= Beginning of Section =

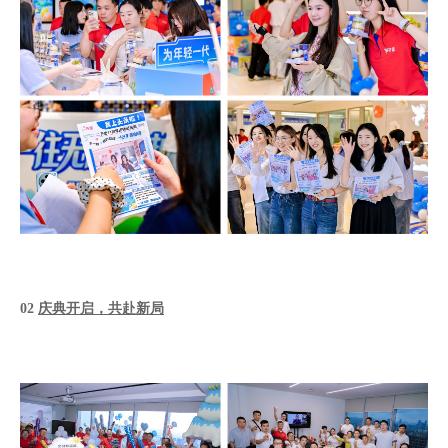
0
2
庆典开启，共赴新局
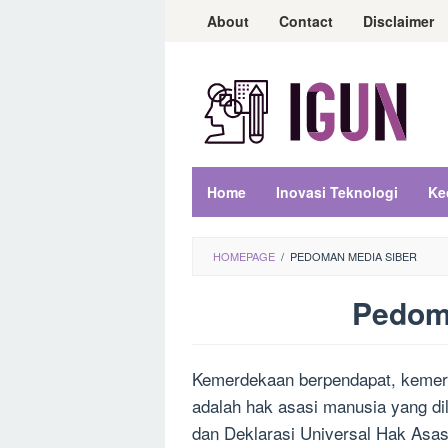
Loncat
About
Contact
Disclaimer
ke
konten
Home
Inovasi Teknologi
Ke
HOMEPAGE
/
PEDOMAN MEDIA SIBER
Pedom
Oleh
Reika
Kemerdekaan berpendapat, kemer
Ayu
Putri
Diposting
adalah hak asasi manusia yang di
pada
dan Deklarasi Universal Hak Asas
29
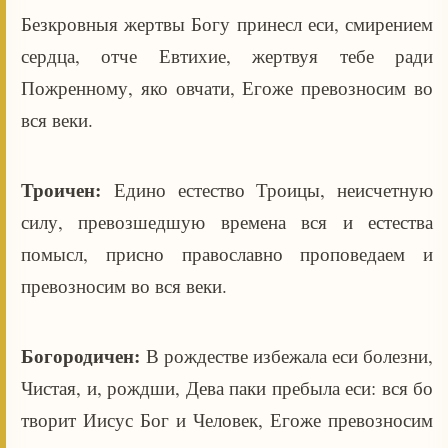
Безкровныя жертвы Богу принесл еси, смирением
сердца, отче Евтихие, жертвуя тебе ради
Пожренному, яко овчати, Егоже превозносим во
вся веки.
Троичен:
Едино естество Троицы, неисчетную
силу, превозшедшую времена вся и естества
помысл, присно православно проповедаем и
превозносим во вся веки.
Богородичен:
В рождестве избежала еси болезни,
Чистая, и, рождши, Дева паки пребыла еси: вся бо
творит Иисус Бог и Человек, Егоже превозносим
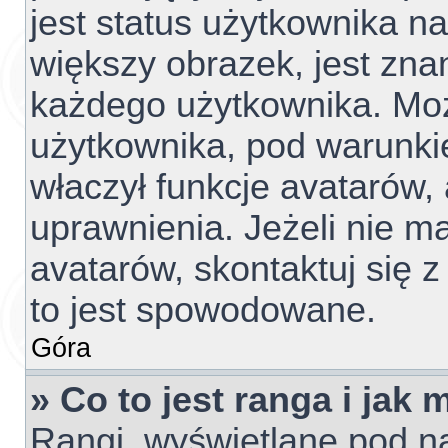
jest status użytkownika n
większy obrazek, jest znan
każdego użytkownika. Mo
użytkownika, pod warunki
właczył funkcje avatarów,
uprawnienia. Jeżeli nie 
avatarów, skontaktuj się z
to jest spowodowane.
Góra
» Co to jest ranga i jak
Rangi, wyświetlane pod 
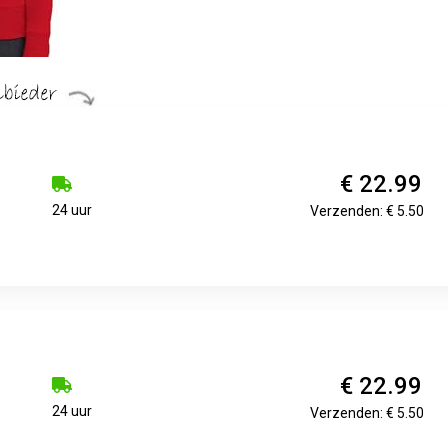
€ 22.99
24 uur
Verzenden: € 5.50
€ 22.99
24 uur
Verzenden: € 5.50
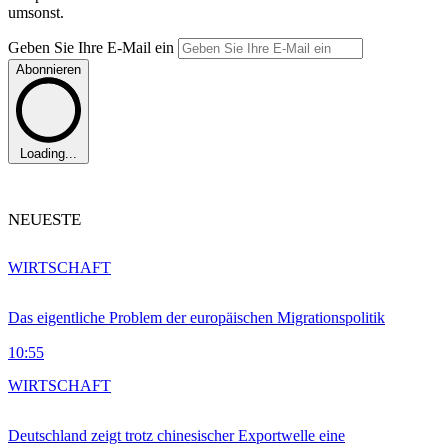
umsonst.
Geben Sie Ihre E-Mail ein
Abonnieren
Loading...
NEUESTE
WIRTSCHAFT
Das eigentliche Problem der europäischen Migrationspolitik
10:55
WIRTSCHAFT
Deutschland zeigt trotz chinesischer Exportwelle eine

= End of Section =

§ WRITTEN TASK:
Find every line in the records that contains the word "użytkownika" and copy each of those lines in full.

§ ANSWER BOX:
jest status użytkownika n
każdego użytkownika. Mo
użytkownika, pod warunki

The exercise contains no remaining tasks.